Complexity of divide and conquer algorithm?

[homomorphism]

Let's say I have some algorithm with complexity $$O(n^k)$$ for some constant $$k$$. and let's say it runs in some time $$T$$. Now, I want to implement a divide and conquer approach for this algorithm, by dividing the problem in half each recursion. So basically, the first time i run my algorithm it will run in time $$T$$, the second time it will be $$O(\frac{n^k}{2^k}) + O(\frac{n^k}{2^k})$$ [since I'm running my algorithm on both halves] so the time will be $$\frac{T}{2^k} + \frac{T}{2^k}$$. and then when i run my algorithm again it will be $$O(\frac{n^k}{4^k}) * 4$$. This means the time will be $$4 * \frac{T}{4^k}$$.

So basically, for a worst case scenario, with infinite recursions, I should have some sum,
$$\sum_{i=0}^{\infty} \frac{T}{2^i^{(k-1)}}$$

Where $$T$$ is a constant. does this look about right?

 

[homomorphism]

bump...

 

[D H]

does this look about right?

You are doing several things wrong here. You are assuming that the problem at hand can be partitioned. This is not always the case. You are assuming that partitioning buys something, and this also is not always the case. Even if some problem can be partitioned and the partitioned problem is easier to solve, there is typically a cost involved in reconstructing the solution in terms of the original problem. Finally, you are assuming infinite recursion.

Consider a couple of examples: Multiplying a pair of square matrices and sorting a list.

Using conventional matrix multiplication algorithm to compute the product of a pair of NxN matrices requires N³ multiplications and N³-N² additions; it is an O(n³) operation. Suppose the matrices are of size 2Nx2N. Each matrix can be split into four NxN submatrices. The product of the original matrices can be computed using these submatrices. Since 2x2 matrix multiplication requires 8 multiplications and 4 additions, the partitioned problem involves 8 NxN matrix multiplications and 4 NxN matrix additions, for a total of 8*N³=(2N)³ scalar multiplications and 8*(N³-N²)+4*N²=(2N)³-(2N)² additions. Partitioning doesn't buy a thing here!
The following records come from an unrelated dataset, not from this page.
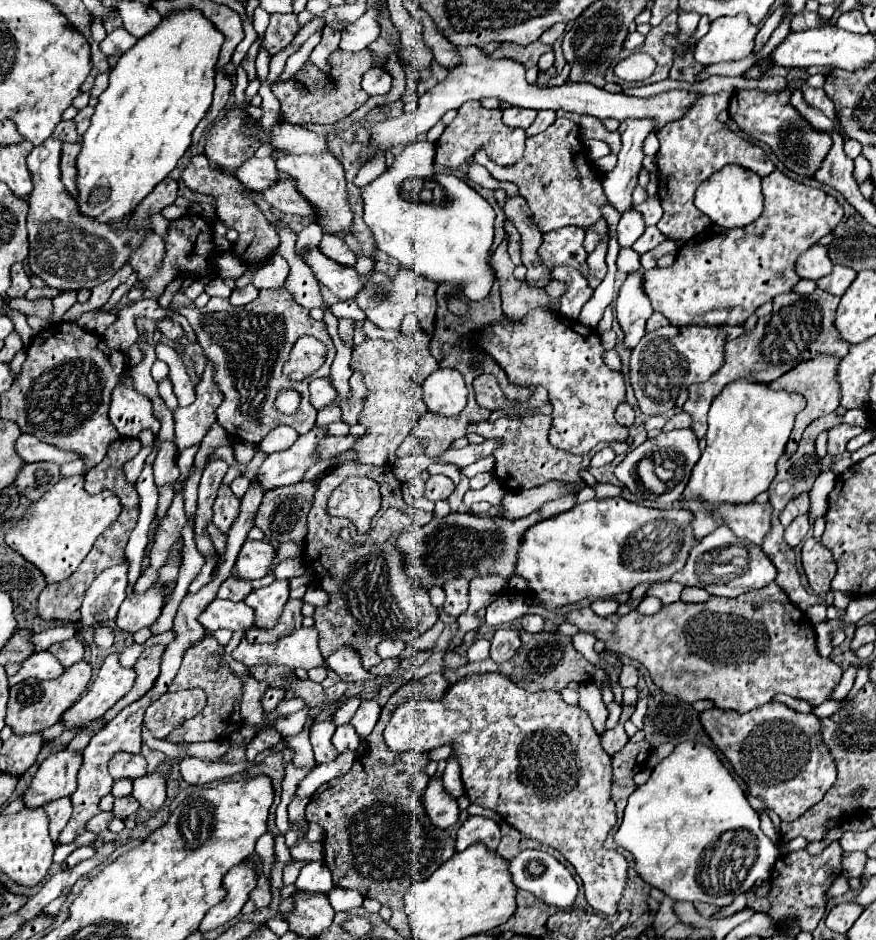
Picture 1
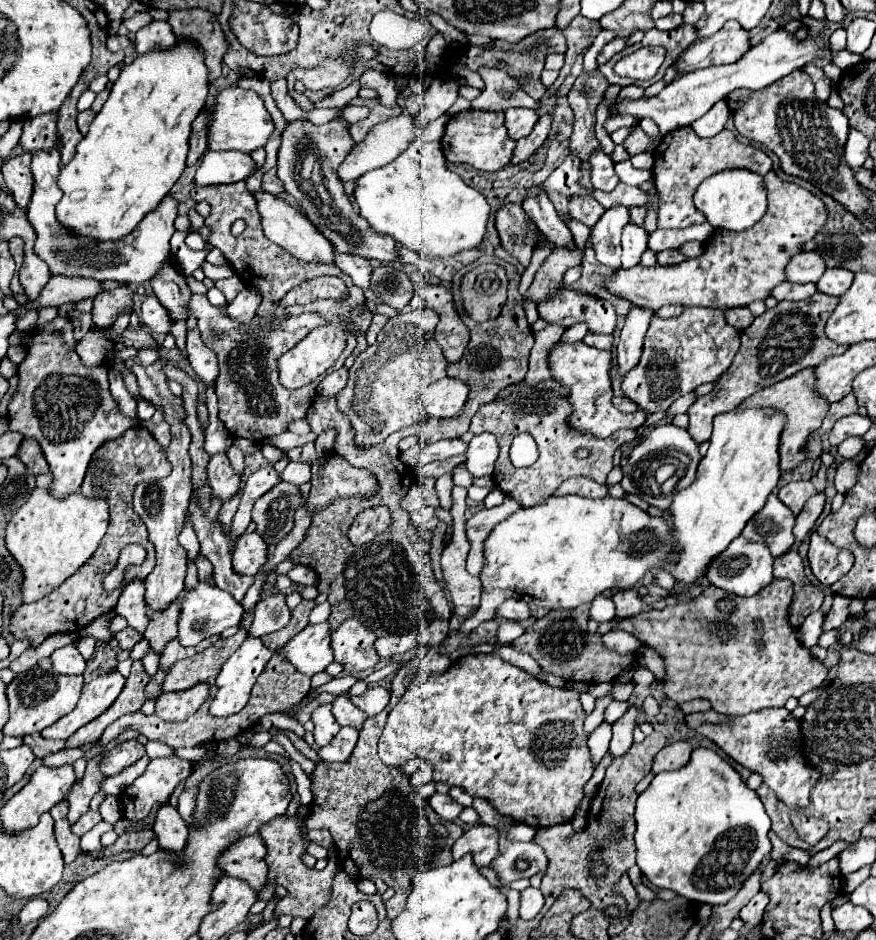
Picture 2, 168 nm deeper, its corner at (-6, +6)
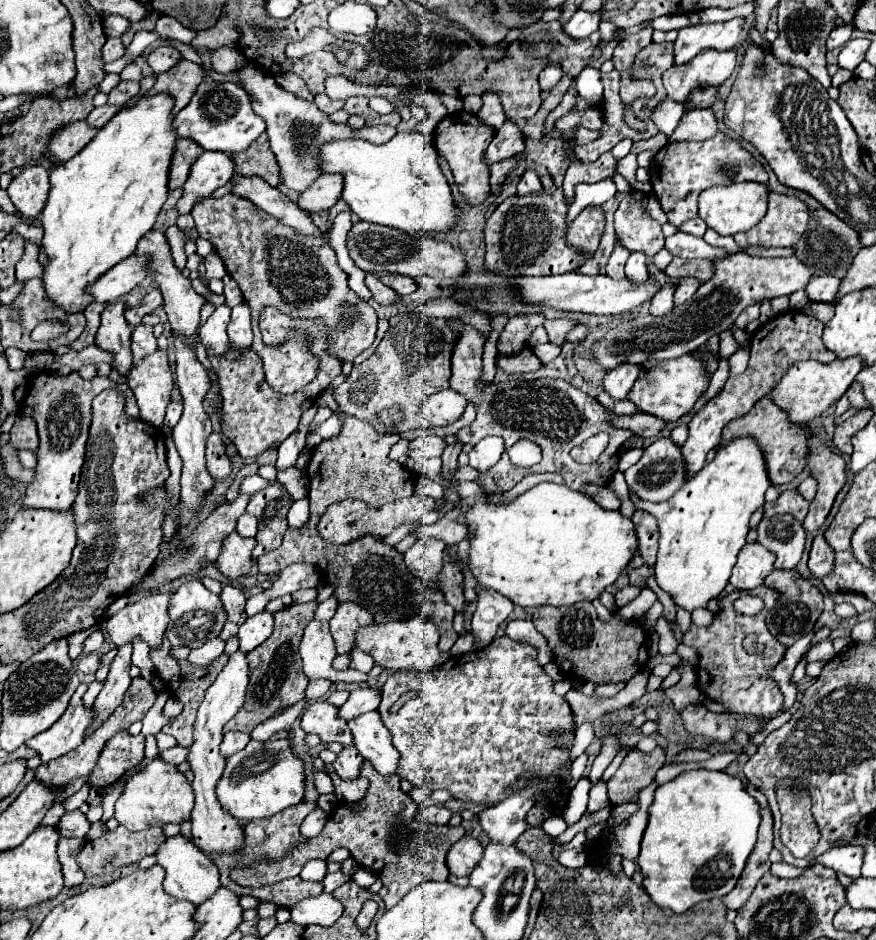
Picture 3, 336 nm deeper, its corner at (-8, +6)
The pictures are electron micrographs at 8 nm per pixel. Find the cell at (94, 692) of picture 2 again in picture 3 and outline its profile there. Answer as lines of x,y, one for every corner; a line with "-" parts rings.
79,684
61,720
57,720
57,724
53,724
53,728
47,732
41,732
33,740
25,742
27,748
37,752
43,764
49,764
51,760
75,750
83,742
85,728
93,722
93,710
85,708
81,702
83,694
83,684

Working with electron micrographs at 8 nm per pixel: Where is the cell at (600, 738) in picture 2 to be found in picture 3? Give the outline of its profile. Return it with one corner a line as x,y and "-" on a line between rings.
581,778
581,780
577,782
577,786
573,788
573,792
569,794
569,802
567,802
567,808
565,808
565,812
563,812
563,820
567,822
567,826
579,822
581,816
585,814
589,788
591,788
589,778

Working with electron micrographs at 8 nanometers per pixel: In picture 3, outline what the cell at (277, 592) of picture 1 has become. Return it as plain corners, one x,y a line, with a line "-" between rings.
261,612
257,616
247,618
237,632
239,650
249,654
253,648
263,644
271,636
271,632
273,632
273,614
271,612

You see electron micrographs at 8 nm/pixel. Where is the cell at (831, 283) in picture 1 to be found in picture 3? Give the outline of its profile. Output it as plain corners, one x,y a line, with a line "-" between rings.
813,276
805,286
805,294
811,302
831,302
837,294
839,278
833,276

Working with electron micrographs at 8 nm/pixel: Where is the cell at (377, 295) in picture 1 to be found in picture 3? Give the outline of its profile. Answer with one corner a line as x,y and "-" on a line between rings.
383,274
379,278
383,284
387,284
389,288
393,288
399,296
409,296
417,290
417,282
409,276
401,276
401,274

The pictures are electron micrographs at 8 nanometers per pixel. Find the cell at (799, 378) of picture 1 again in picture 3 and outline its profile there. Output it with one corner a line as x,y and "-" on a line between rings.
761,398
751,408
751,412
747,412
745,416
741,416
737,420
731,420
723,428
723,436
721,436
721,442
719,442
717,448
725,446
725,444
729,444
729,442
733,442
735,438
741,438
741,436
753,436
753,440
757,440
761,444
761,450
765,452
765,466
767,466
767,472
769,472
769,482
773,486
787,484
803,472
805,458
807,458
805,432
797,424
789,422
787,414
781,408
777,408
769,398

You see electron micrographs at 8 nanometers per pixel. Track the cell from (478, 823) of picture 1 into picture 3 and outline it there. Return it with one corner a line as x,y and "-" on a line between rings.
463,836
449,848
445,862
453,876
469,876
471,870
481,860
481,854
483,846
473,836

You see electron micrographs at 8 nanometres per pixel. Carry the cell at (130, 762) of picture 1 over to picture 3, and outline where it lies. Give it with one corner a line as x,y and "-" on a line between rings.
127,730
117,732
113,738
107,740
95,770
89,774
87,784
105,788
113,782
117,782
127,770
137,766
143,760
143,748
145,748
145,736
143,734
129,734

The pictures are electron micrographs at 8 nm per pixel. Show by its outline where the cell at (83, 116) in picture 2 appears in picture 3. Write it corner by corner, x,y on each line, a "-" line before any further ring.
101,106
101,108
93,108
93,112
87,116
87,122
95,128
103,128
115,114
119,112
119,106

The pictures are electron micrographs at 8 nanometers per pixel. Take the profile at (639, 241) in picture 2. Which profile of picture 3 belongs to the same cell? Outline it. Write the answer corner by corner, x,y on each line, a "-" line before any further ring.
633,252
627,260
625,274
633,284
643,284
649,278
649,272
645,268
645,256
641,252

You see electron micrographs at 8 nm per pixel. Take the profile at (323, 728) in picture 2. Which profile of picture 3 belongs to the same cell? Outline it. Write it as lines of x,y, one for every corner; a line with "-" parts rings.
315,700
301,716
301,728
307,734
317,734
323,744
339,742
343,746
353,744
353,736
349,726
337,718
339,708
329,704
327,700

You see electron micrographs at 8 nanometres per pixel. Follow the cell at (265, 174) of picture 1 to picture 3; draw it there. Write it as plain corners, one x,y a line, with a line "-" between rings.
203,152
189,170
183,196
177,202
179,214
189,214
195,198
209,196
213,190
227,184
233,174
233,160
225,152

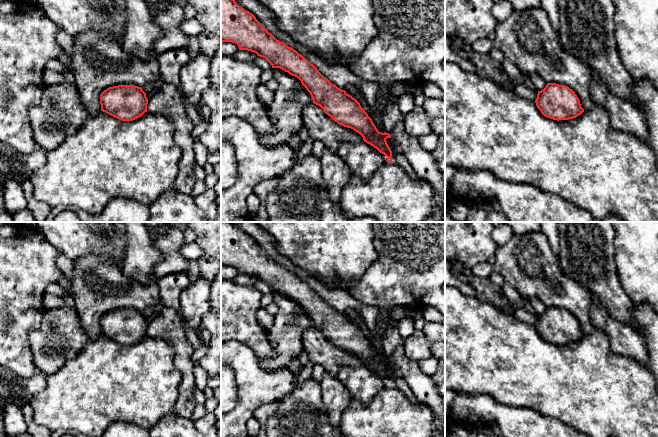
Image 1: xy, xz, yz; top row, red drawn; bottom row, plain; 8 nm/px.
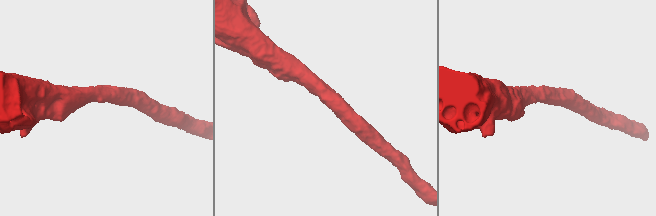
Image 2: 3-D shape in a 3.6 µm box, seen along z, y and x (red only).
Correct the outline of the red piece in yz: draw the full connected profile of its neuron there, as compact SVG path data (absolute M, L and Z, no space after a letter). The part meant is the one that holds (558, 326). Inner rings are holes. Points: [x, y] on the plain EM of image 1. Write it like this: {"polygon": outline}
{"polygon": "M547 307L535 324L542 339L553 344L569 344L584 336L580 324L568 310Z"}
There exists a non-conventional technique for multiplying 2x2 matrices that requires but seven multiplications (but at the cost of extra bookkeeping and a lot of extra additions). Partitioning can be of benefit here. Infinite recursion is not possible; A 1x1 matrix cannot be split into smaller parts. For large matrices, this technique can be used to reduce the order from N³ to N^log₂7.

Partitioning is the key tactic needed to make sorting an O(n*log(n)) problem rather than O(n²). However, the partitioning can only be carried so far (you can't split a list of one into parts) and the resulting sorted lists need to be merged.

 

[homomorphism]

yeah, i definitely understand what you're saying. But for example, your matrix multiplication, let's say it runs in some time T. and then you partition it. the time it takes for the computation would be less right? (assuming it can be partitioned, you have a large enough matrix, etc), which is kind of what my formula above is trying to say (though you can modify the bounds of the summation depending on the situation). is this right?

 

[D H]

No. Partitioning the standard matrix multiplication algorithm doesn't buy a thing (the total number of multiplications and additions doesn't change.) In fact, it hurts because it takes time to perform the partitioning, extra time to do the extra bookkeeping the comes with partitioning, and extra time to reconstruct the solution from the partitioned products. Divide and conquer does not always work. Sometimes using divide-and-conquer costs more than just solving the original problem. Matrix multiplication is one case where this occurs. There are many, many others.